Extrait de texte -

J’ai pris cette opportunité et je suis partie de Saint-Tropez où je vivais depuis sept ans, et je me suis installée à Marrakech. Mais je ne réalisais pas encore jusqu’à ce que je fasse le vernissage de la BCK Art Gallery un an après. C’est là que j’ai vu l’impact que cela pouvait avoir. Le fait que les gens soient très ouverts au Maroc sur le Street Art. Tout cela commençait vraiment à s’ouvrir et j’ai eu de la chance d’arriver à ce moment-là. Très vite ensuite, j’ai signé pour la Galerie 38 de Casablanca et c’était lancé. Et là, je me suis dit que c’est mon métier, c’est ce que je veux faire.
Dans votre art, vous vous servez de stylo, de colle, de papier journal, etc. D’où vous vient cette technique particulière ?
À la base, je suis une fanatique du Quattrocento Italien, de tout ce qui se rapporte à la renaissance. Donc le dessin, les détails des corps, les mouvements et les perspectives de cette époque sont des choses dont je me suis beaucoup inspirée pour apprendre à dessiner. Parce que pour savoir dessiner, il faut commencer par les choses académiques. Ensuite ce qui est le plus compliqué, c’est de trouver son identité. Tout ce qui est technique, comme l’utilisation du stylo Bic, c’est à l’école qu’on apprend ces choses. On découvre alors des matières, des médias, des supports. On essaie un peu tout, puis après, on se familiarise. Et vu que c’est le dessin ma passion, il me fallait des techniques qui me permettent de rester dans les détails.
Donc comment garder le dessin en passant au grand format ? C’était le gros problème de ma vie à une certaine période. Mais tout a véritablement commencé un jour en 2008, en Suisse, alors que j’étais au téléphone. Je faisais mon premier dessin au stylo Bic sur un journal, un dessin d’Obama, sans vraiment me rendre compte, sur l’instant, de ce que j’étais en train de faire. C’est en raccrochant que j’ai regardé et pris plus de recul. Je me suis dit alors que j’avais peut-être trouvé mon support. Je trouvais que l’effet était très graphique. Et maintenant, comment utiliser le journal ? J’ai décidé que j’allais le coller sur du bois et essayer de trouver quelque chose de présentable au niveau grand format.
L’utilisation de ces outils n’est-elle pas contraignante ?
Non, pas pour moi, dans la mesure où ce sont des outils faciles à trouver. Le pari était de faire quelque chose d’un peu extraordinaire avec des objets de la vie de tous les jours, qu’on peut trouver dans le pot à crayon de n’importe qui. De même qu’avec le journal et le bois qui sont très accessibles. Le but étant de montrer qu’avec des éléments très simples, on peut montrer notre vision du monde et faire des choses différentes.
Votre nouvelle exposition est dénommée « Sorry for the Damage », en français « Désolée pour le dommage ». De quoi vous excusez-vous ?

Consigne 1 - Recopiez le passage de l'entretien qui commence aux mots « Non, pas pour » et s'arrête après « des choses différentes. ».
L'entretien et le listing n'ont aucun lien entre eux.

Entrées de données enregistrées
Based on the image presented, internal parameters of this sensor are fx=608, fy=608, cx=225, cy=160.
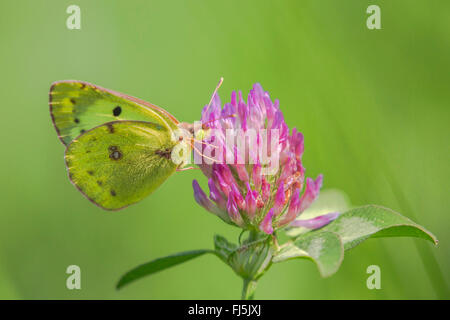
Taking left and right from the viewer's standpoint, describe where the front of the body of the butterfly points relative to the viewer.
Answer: facing to the right of the viewer
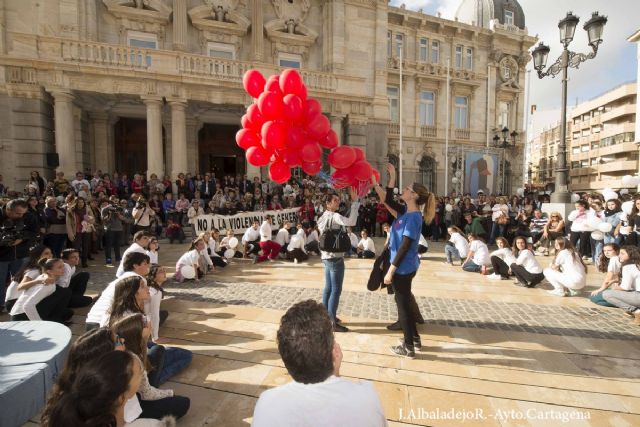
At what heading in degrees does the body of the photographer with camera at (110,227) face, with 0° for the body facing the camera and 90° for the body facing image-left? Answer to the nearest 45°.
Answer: approximately 315°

Consigne 2 - Présentez toutes les lignes du listing sous forme de liste numérotée, sans les lignes vides. Laissez les images hors de votre réponse.

Résultat de l'exercice 1 -
Non, pas pour moi, dans la mesure où ce sont des outils faciles à trouver. Le pari était de faire quelque chose d’un peu extraordinaire avec des objets de la vie de tous les jours, qu’on peut trouver dans le pot à crayon de n’importe qui. De même qu’avec le journal et le bois qui sont très accessibles. Le but étant de montrer qu’avec des éléments très simples, on peut montrer notre vision du monde et faire des choses différentes.

Résultat de l'exercice 2 -
1. Based on the image presented, internal parameters of this sensor are fx=608, fy=608, cx=225, cy=160.
2. Taking left and right from the viewer's standpoint, describe where the front of the body of the butterfly points relative to the viewer.
3. Answer: facing to the right of the viewer
4. At what heading in degrees does the body of the photographer with camera at (110,227) face, with 0° for the body facing the camera and 90° for the body facing image-left? Answer to the nearest 45°.
5. Answer: approximately 315°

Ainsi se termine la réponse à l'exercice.